August 11, 2009 - 4:23 AM
The Obama administration's handling of the economy should make Americans particularly cautious when the administration claims it can "fix" health care.
If there’s a parade going by, any good politician will jump in front and claim to be leading it. But it’s especially brazen to do so when you’re promoting policies likely to bring that parade to a screeching halt.
 
Consider what members of the Obama administration are saying about the economy.
 
“Six months ago, the economy was in a nose dive, people were talking about the possibility of another depression, the statistics all suggested a vertical decline,” Lawrence Summers, President Obama’s top economic adviser, said on NBC’s Meet the Press. “None of that is the situation right now.”
 
Not so fast.
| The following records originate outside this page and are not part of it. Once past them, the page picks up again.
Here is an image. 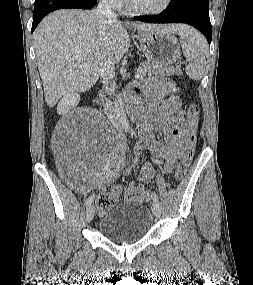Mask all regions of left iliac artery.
Returning <instances> with one entry per match:
<instances>
[{"label":"left iliac artery","instance_id":"1","mask_svg":"<svg viewBox=\"0 0 253 285\" xmlns=\"http://www.w3.org/2000/svg\"><path fill=\"white\" fill-rule=\"evenodd\" d=\"M151 198L153 201H159L158 195L155 192H152Z\"/></svg>","mask_w":253,"mask_h":285}]
</instances>
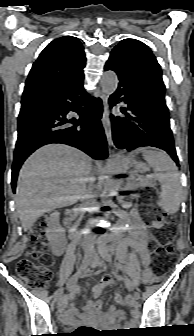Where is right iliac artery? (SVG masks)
I'll return each mask as SVG.
<instances>
[{
	"label": "right iliac artery",
	"instance_id": "82829eb1",
	"mask_svg": "<svg viewBox=\"0 0 194 336\" xmlns=\"http://www.w3.org/2000/svg\"><path fill=\"white\" fill-rule=\"evenodd\" d=\"M83 267H84V263L81 265V267L78 269V271L72 277H70V279L67 282V288H72L76 284L78 278L82 274ZM73 296H74V294L72 292H70L68 294H65L63 296L62 300H67V299L73 298Z\"/></svg>",
	"mask_w": 194,
	"mask_h": 336
}]
</instances>
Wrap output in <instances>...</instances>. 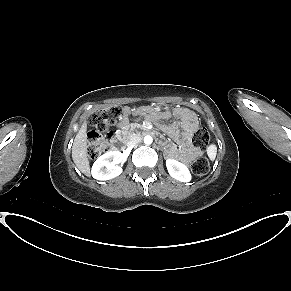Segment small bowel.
Segmentation results:
<instances>
[{
	"label": "small bowel",
	"instance_id": "small-bowel-1",
	"mask_svg": "<svg viewBox=\"0 0 291 291\" xmlns=\"http://www.w3.org/2000/svg\"><path fill=\"white\" fill-rule=\"evenodd\" d=\"M145 115L146 118L153 122H158L160 119H168L171 117L170 112L162 114H147L145 108L130 109L124 108L122 121L119 127L123 128L129 121L130 116ZM172 118L176 121L169 127H166L169 135L180 142V147L168 145L166 154L169 158L176 159L182 162H190L198 156V151L192 146L190 138L192 133L198 127V119L194 110L186 108H175L172 111Z\"/></svg>",
	"mask_w": 291,
	"mask_h": 291
}]
</instances>
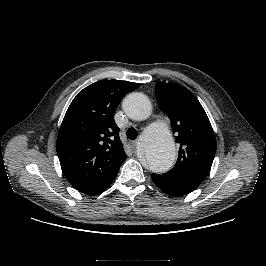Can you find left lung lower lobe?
<instances>
[{
	"mask_svg": "<svg viewBox=\"0 0 266 266\" xmlns=\"http://www.w3.org/2000/svg\"><path fill=\"white\" fill-rule=\"evenodd\" d=\"M152 180L163 192L174 197L186 195L197 188L173 179L165 174H152Z\"/></svg>",
	"mask_w": 266,
	"mask_h": 266,
	"instance_id": "1",
	"label": "left lung lower lobe"
}]
</instances>
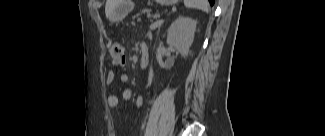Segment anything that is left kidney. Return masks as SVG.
Segmentation results:
<instances>
[{"label": "left kidney", "mask_w": 325, "mask_h": 136, "mask_svg": "<svg viewBox=\"0 0 325 136\" xmlns=\"http://www.w3.org/2000/svg\"><path fill=\"white\" fill-rule=\"evenodd\" d=\"M197 22L190 17L180 16L168 28L167 44L185 57L194 40Z\"/></svg>", "instance_id": "5707ae66"}]
</instances>
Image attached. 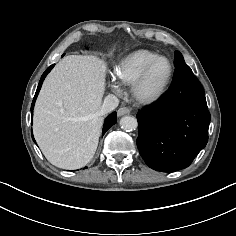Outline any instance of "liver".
<instances>
[{
  "label": "liver",
  "instance_id": "1",
  "mask_svg": "<svg viewBox=\"0 0 236 236\" xmlns=\"http://www.w3.org/2000/svg\"><path fill=\"white\" fill-rule=\"evenodd\" d=\"M105 65L93 56H67L46 77L38 95L33 133L53 165L74 170L93 158L101 133Z\"/></svg>",
  "mask_w": 236,
  "mask_h": 236
}]
</instances>
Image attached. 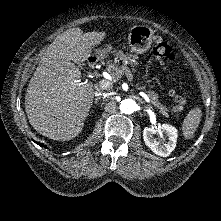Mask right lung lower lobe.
Here are the masks:
<instances>
[{"label":"right lung lower lobe","instance_id":"obj_1","mask_svg":"<svg viewBox=\"0 0 221 221\" xmlns=\"http://www.w3.org/2000/svg\"><path fill=\"white\" fill-rule=\"evenodd\" d=\"M34 142L37 143V144L40 145V146H43L42 143H39V142H36V141H34ZM45 148H47V147H45Z\"/></svg>","mask_w":221,"mask_h":221}]
</instances>
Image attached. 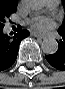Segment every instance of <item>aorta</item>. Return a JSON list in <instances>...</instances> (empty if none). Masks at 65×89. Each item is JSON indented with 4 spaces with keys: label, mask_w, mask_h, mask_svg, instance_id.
Returning <instances> with one entry per match:
<instances>
[{
    "label": "aorta",
    "mask_w": 65,
    "mask_h": 89,
    "mask_svg": "<svg viewBox=\"0 0 65 89\" xmlns=\"http://www.w3.org/2000/svg\"><path fill=\"white\" fill-rule=\"evenodd\" d=\"M28 7L32 11H39L44 7L43 0H30L28 2ZM42 50L44 53L50 55L55 54L58 50V43L54 38H46L42 42Z\"/></svg>",
    "instance_id": "1"
}]
</instances>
Yes, we’ve witnessed some slight improvements of late (The Heritage Foundation’s Rea Hederman called the job numbers for July “the least bad employment report since August 2008”). But they’re far less than what the administration promised.
 
July’s unemployment rate was 9.4 percent—a tiny decrease from the previous mark of 9.5 percent. But it’s still far higher than the 8 percent unemployment administration officials had warned could occur if lawmakers didn’t race to pass a misnamed “stimulus” package. So much for the “jobs saved or created” mantra.
 
Today’s economic doldrums should surprise no one. In February, Heritage Foundation economists warned that the so-called stimulus package wouldn’t work, because a government can’t spend its way to prosperity. Further, only about half the money allotted in the $787 billion package was scheduled to be spent this year or next, anyway.
 
If the administration wanted to generate economic growth today, it’s difficult to see how throwing money at the Department of Education in 2011 would accomplish that. However, if the goal was to expand the federal bureaucracy long after the economy had recovered, this approach would make sense. Americans should decide for themselves.
 
More alarming are signals that a middle-class tax increase isn’t off the table. “We’re going to have to do what it takes,” Treasury Secretary Timothy Geithner recently said, to reduce the budget deficit.
 
That’s odd, coming from the man who’s presided over a $1.3 trillion increase in that deficit. Since he’s shown no inclination to slash spending, perhaps Geithner means the administration will handle the deficit by raising taxes. But that would violate Obama’s campaign pledge, “to provide a tax cut for 95 percent of working Americans.” Time will tell.
 
All this should make Americans particularly cautious when the administration claims it can “fix” health care. “By acting now, we have the chance to slow health-care costs in a way that doesn’t slash benefits or reduce care,” wrote Kathleen Sebelius, secretary of health and human services, in The Washington Post on Aug. 4.
 
How does the administration intend to accomplish these lofty goals? Sebelius isn’t saying. As she herself noted at a town hall meeting in Pennsylvania, the Senate’s health care bill isn’t even written yet. Americans are being asked to buy a pig-in-a-poke, again. It’s only sensible we’re skeptical this time.
 
This is the same federal government, by the way, that’s acting as if it can build national wealth by paying Americans to destroy valuable assets. It has colossally mismanaged the “Cash for Clunkers” program, which pays people to turn in older cars to be destroyed.
 
All the government has proven is that if it’s willing to hand out money, citizens are willing to take it. We already knew that. Yet lawmakers are pouring another $2 billion into the clunker program, throwing more taxpayer money down this rat hole.
 
The administration’s parade of programs is out of step with what most Americans want. This month of congressional recess, expect to see plenty of citizens reminding their leaders of that.